- **Work instruction**
In the entries that follow, the line with "são recursos populares" opens the range and the line with "veja se um destinatário" closes it; repeat that range exactly, both lines included.

--- Exercise data ---

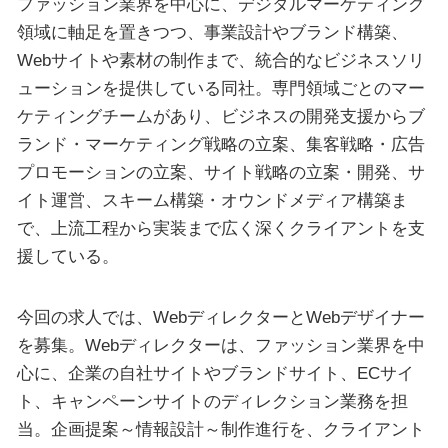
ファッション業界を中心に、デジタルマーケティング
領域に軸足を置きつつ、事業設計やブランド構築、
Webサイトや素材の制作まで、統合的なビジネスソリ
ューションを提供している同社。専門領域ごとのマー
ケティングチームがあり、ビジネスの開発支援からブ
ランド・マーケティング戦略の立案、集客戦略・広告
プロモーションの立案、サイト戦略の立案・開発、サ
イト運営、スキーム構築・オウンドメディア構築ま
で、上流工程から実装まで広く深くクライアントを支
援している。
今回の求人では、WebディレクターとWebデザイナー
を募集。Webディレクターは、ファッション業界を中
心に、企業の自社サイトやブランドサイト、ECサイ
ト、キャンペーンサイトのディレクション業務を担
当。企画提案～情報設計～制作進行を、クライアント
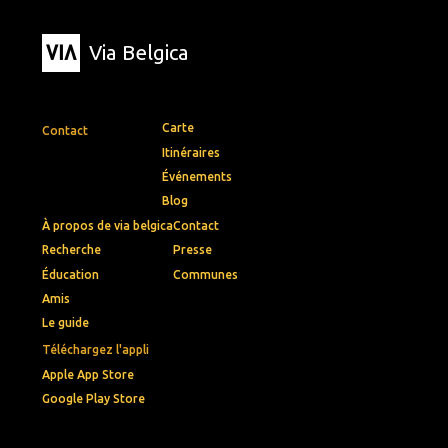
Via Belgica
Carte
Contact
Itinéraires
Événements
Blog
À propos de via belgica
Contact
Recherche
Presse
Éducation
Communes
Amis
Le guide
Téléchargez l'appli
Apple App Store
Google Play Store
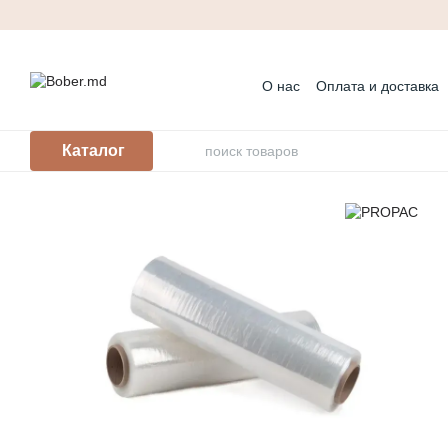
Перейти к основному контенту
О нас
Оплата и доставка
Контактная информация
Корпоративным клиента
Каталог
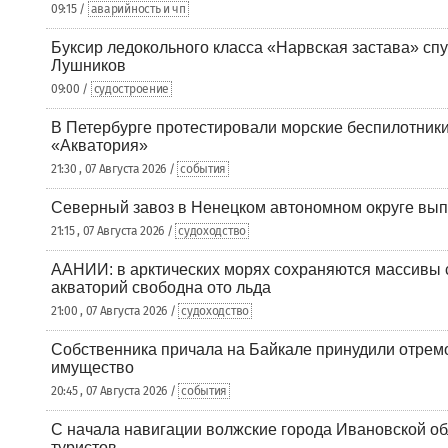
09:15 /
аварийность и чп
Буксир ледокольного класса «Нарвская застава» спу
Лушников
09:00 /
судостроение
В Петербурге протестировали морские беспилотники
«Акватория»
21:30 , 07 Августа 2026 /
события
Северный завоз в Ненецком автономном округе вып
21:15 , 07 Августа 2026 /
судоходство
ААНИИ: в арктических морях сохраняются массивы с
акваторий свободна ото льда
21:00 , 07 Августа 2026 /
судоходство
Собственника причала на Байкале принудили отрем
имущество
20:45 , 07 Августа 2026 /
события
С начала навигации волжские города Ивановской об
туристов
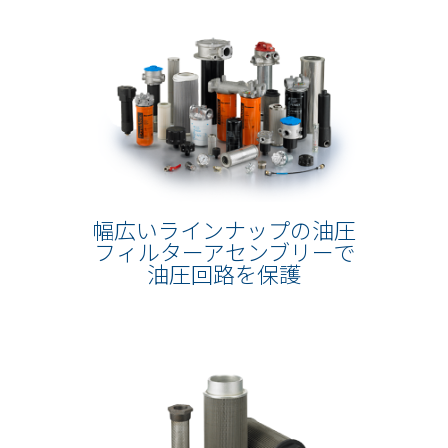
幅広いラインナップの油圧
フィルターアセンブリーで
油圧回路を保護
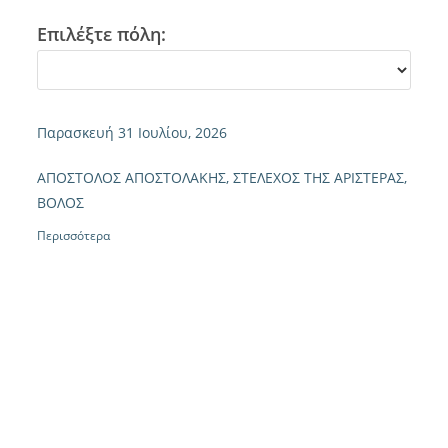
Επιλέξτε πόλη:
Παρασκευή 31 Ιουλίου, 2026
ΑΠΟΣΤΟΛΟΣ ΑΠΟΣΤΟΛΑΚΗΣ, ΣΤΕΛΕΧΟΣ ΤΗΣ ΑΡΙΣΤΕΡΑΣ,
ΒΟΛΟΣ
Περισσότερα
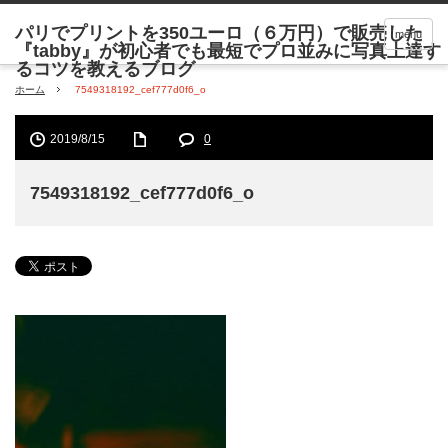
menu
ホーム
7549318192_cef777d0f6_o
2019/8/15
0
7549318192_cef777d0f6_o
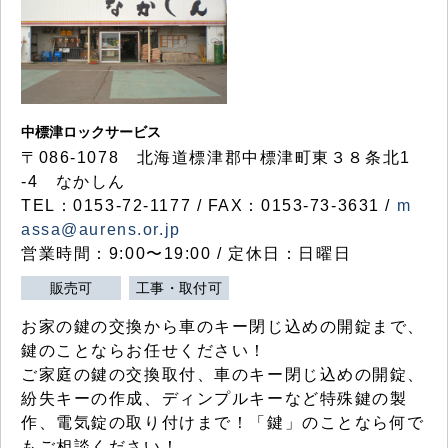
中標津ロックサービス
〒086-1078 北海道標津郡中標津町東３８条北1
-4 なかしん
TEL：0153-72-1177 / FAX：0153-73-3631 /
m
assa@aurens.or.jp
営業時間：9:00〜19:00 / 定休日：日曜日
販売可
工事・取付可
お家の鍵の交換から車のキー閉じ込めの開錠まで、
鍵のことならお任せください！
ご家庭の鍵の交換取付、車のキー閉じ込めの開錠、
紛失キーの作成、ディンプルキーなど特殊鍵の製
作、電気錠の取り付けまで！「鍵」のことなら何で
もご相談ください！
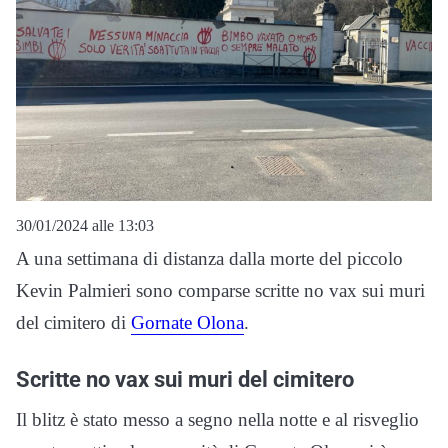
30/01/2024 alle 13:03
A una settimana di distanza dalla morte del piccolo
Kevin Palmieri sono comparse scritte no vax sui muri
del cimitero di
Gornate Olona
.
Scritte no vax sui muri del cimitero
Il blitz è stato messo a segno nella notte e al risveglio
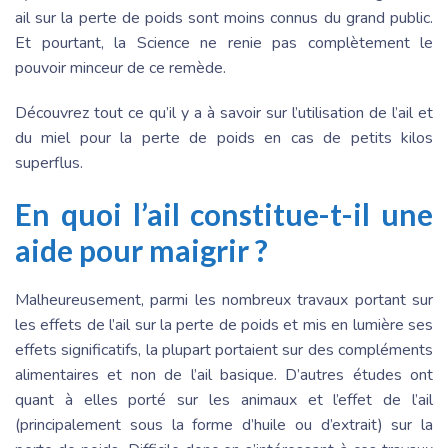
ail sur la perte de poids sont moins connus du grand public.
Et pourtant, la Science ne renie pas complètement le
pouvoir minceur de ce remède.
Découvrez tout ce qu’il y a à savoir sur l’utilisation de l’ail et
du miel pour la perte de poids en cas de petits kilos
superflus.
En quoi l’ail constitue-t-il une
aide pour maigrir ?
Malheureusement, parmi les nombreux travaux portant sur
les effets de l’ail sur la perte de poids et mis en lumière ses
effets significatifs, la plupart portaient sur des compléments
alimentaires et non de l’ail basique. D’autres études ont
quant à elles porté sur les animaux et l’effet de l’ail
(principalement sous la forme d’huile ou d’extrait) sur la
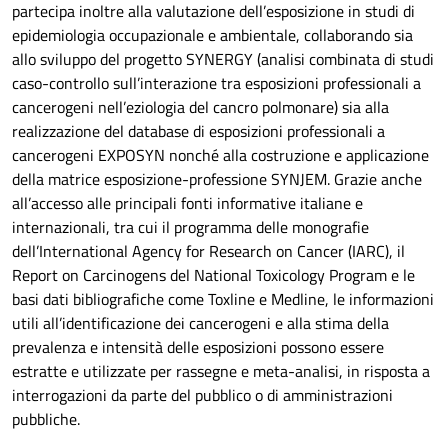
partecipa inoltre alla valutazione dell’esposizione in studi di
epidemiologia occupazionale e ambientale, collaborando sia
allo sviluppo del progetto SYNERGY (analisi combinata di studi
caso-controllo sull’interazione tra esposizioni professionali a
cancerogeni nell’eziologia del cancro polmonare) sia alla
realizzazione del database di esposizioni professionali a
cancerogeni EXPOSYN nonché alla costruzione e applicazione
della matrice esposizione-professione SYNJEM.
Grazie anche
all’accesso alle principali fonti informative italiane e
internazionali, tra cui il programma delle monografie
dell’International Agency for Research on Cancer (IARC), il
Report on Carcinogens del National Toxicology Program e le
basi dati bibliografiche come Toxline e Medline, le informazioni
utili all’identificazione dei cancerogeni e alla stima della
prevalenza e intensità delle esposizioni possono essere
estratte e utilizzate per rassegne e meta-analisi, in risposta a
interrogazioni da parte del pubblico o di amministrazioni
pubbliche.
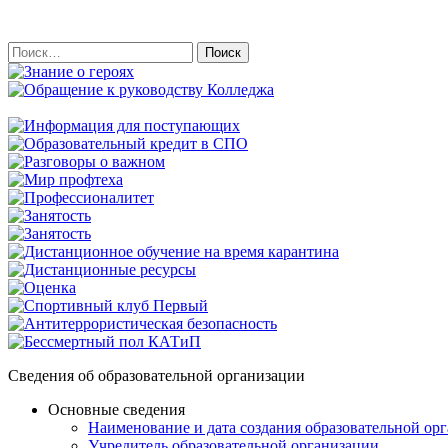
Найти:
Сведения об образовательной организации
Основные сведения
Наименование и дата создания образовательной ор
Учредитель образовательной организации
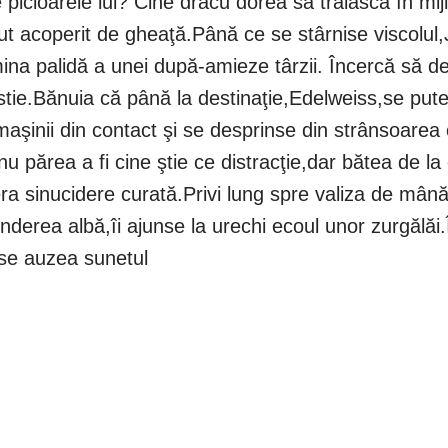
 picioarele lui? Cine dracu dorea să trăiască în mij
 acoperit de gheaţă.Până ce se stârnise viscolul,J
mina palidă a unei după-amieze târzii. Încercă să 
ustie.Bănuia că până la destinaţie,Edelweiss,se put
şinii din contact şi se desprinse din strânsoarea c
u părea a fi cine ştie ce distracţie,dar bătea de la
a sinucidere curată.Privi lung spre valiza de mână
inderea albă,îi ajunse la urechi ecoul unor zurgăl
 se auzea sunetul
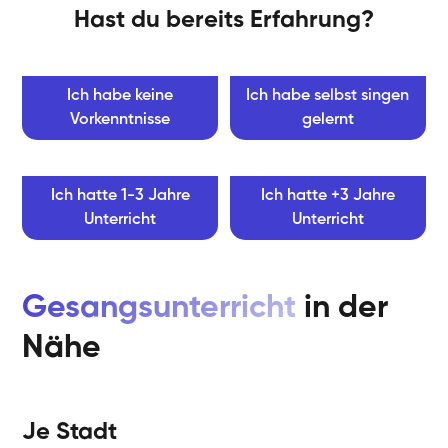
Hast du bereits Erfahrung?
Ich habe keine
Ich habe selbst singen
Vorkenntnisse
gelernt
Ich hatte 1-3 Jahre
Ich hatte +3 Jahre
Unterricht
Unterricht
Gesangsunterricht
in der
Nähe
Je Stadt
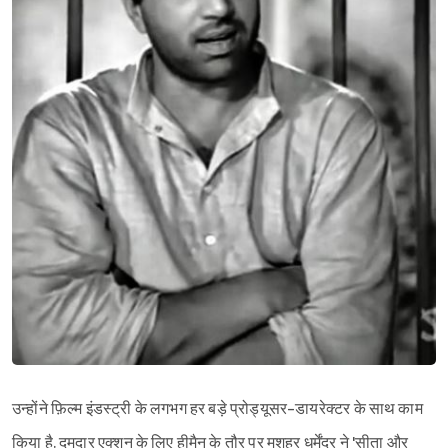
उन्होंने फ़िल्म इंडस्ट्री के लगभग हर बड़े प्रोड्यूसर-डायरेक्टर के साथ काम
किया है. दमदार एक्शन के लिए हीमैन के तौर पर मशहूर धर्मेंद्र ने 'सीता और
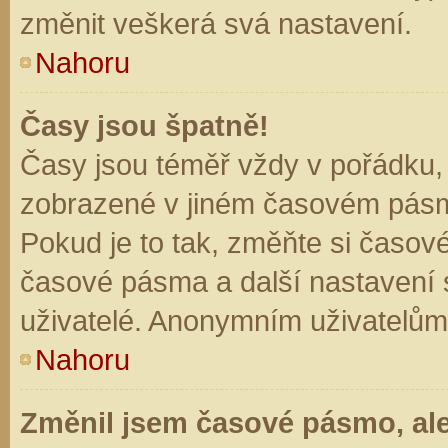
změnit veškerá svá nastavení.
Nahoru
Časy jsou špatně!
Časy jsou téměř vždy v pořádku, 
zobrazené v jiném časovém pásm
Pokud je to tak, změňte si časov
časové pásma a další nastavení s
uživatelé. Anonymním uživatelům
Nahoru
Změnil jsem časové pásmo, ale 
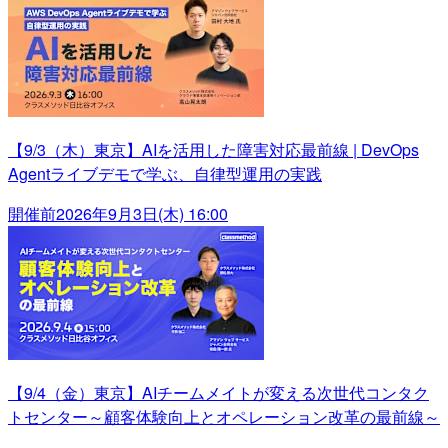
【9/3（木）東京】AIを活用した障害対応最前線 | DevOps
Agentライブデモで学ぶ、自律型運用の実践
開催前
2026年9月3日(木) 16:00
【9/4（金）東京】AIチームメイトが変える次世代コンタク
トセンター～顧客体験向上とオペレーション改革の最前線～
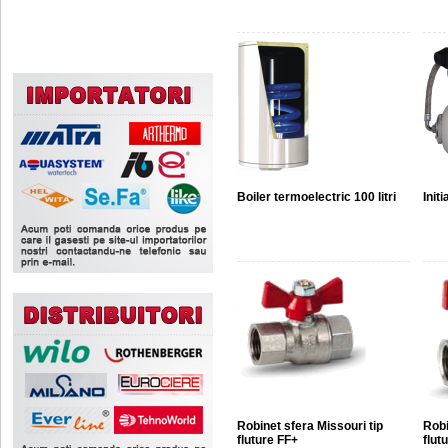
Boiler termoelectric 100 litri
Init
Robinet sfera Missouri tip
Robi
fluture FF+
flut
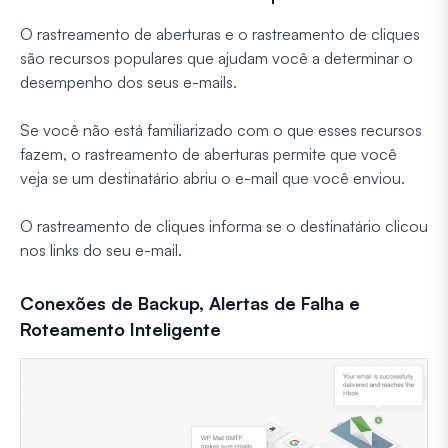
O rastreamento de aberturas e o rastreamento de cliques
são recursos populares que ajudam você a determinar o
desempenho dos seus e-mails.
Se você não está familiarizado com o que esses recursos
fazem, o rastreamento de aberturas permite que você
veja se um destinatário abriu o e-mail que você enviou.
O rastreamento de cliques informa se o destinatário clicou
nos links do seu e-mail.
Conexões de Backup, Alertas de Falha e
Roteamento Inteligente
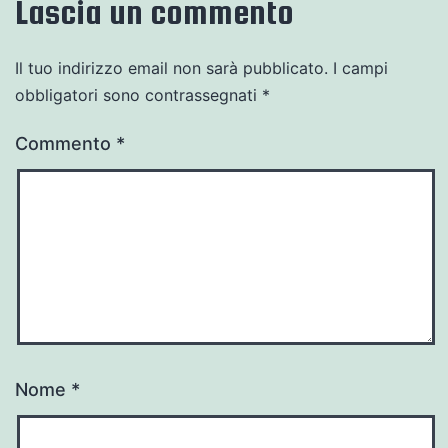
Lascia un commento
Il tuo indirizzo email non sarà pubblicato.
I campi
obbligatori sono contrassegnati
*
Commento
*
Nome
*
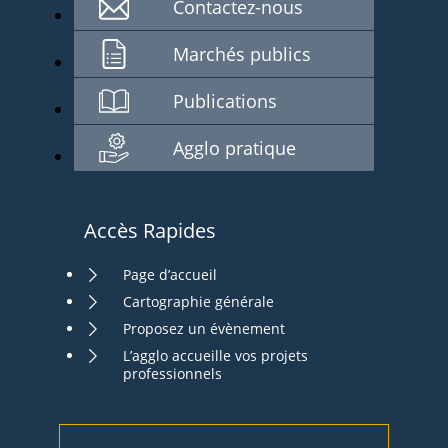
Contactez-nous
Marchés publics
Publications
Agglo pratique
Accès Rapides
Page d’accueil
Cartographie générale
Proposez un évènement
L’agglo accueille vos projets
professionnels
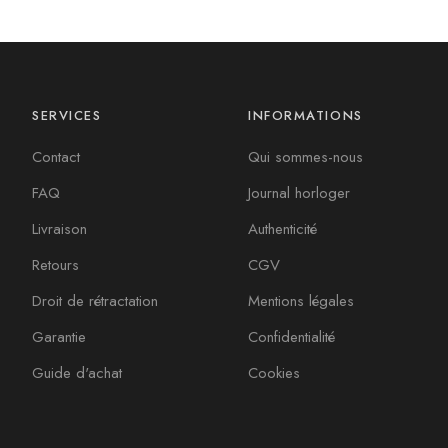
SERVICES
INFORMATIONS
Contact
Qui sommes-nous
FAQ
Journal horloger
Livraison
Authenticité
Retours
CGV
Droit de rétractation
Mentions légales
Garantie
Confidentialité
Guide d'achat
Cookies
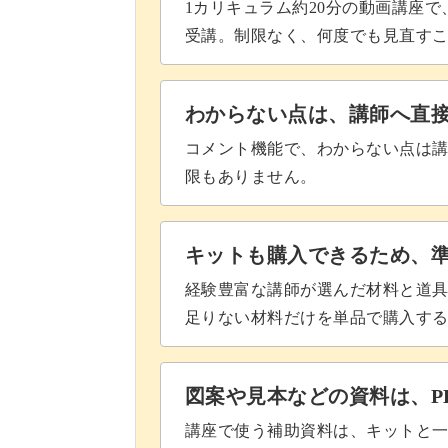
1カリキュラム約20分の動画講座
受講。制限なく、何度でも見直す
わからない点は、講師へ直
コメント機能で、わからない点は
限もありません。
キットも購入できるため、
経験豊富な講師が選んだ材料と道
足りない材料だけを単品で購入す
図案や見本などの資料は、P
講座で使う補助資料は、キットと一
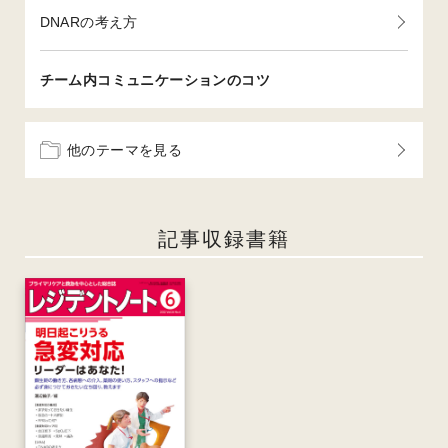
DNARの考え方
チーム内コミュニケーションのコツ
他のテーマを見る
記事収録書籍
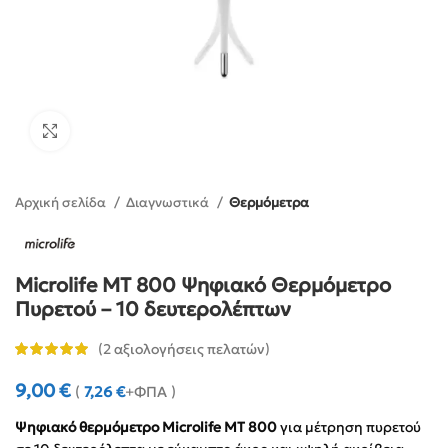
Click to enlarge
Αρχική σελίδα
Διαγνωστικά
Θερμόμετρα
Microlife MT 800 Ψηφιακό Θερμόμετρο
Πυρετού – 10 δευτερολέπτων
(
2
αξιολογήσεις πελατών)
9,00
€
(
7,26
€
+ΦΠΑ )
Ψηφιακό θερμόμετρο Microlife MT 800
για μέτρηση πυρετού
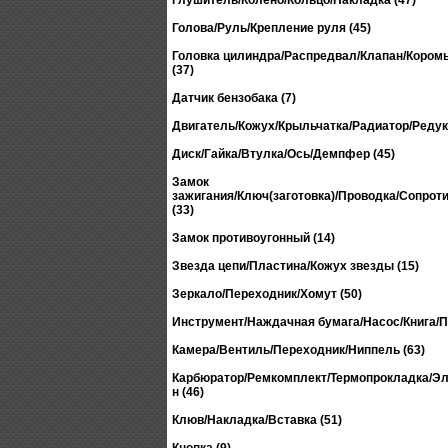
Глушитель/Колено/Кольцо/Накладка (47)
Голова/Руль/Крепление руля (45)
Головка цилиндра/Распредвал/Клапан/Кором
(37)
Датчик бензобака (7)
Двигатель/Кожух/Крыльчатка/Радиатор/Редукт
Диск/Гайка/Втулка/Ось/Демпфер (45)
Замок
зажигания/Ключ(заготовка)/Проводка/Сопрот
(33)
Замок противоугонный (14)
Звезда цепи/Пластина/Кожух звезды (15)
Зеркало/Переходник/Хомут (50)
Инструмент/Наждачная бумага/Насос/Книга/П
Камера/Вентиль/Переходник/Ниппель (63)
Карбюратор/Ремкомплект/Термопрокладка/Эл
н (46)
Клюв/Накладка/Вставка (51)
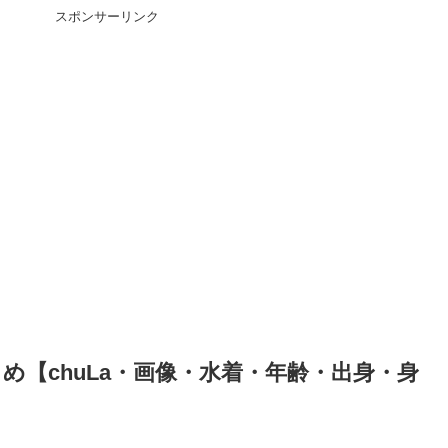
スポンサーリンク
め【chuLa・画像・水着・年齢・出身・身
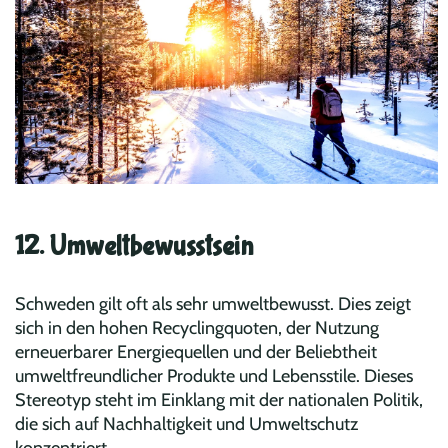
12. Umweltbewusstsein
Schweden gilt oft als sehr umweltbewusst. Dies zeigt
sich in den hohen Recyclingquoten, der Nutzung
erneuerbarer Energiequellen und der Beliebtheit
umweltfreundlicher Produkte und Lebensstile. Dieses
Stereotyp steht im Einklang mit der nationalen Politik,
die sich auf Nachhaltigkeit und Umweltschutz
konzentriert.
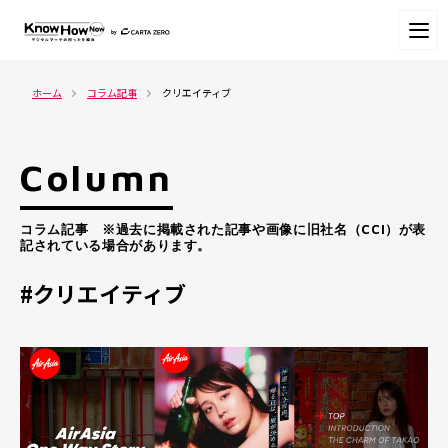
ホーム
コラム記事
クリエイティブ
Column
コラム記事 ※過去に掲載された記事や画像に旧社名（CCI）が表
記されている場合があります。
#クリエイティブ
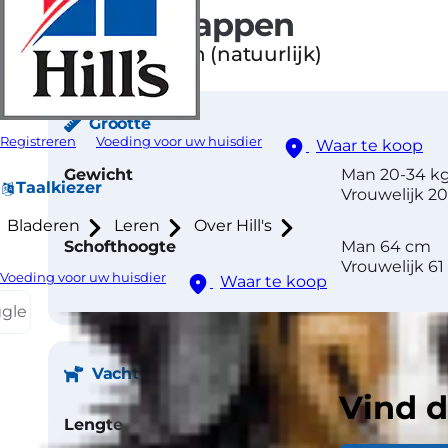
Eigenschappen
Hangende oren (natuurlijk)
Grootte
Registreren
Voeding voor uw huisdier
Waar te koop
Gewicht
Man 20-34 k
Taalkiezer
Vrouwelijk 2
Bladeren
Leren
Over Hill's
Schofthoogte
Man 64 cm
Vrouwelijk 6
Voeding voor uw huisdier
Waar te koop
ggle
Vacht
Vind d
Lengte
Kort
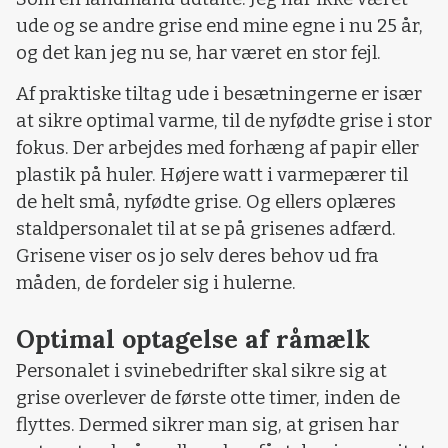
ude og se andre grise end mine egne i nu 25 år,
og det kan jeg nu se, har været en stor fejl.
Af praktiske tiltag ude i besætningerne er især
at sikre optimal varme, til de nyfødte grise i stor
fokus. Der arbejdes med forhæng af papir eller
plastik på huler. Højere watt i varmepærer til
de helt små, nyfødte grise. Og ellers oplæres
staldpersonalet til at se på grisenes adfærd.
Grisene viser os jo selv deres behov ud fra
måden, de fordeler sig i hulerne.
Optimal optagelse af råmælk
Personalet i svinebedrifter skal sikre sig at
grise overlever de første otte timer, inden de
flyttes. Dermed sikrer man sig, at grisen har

---

- **Expected answer**
são recursos populares que ajudam você a determinar o
desempenho dos seus e-mails.
Se você não está familiarizado com o que esses recursos
fazem, o rastreamento de aberturas permite que você
veja se um destinatário abriu o e-mail que você enviou.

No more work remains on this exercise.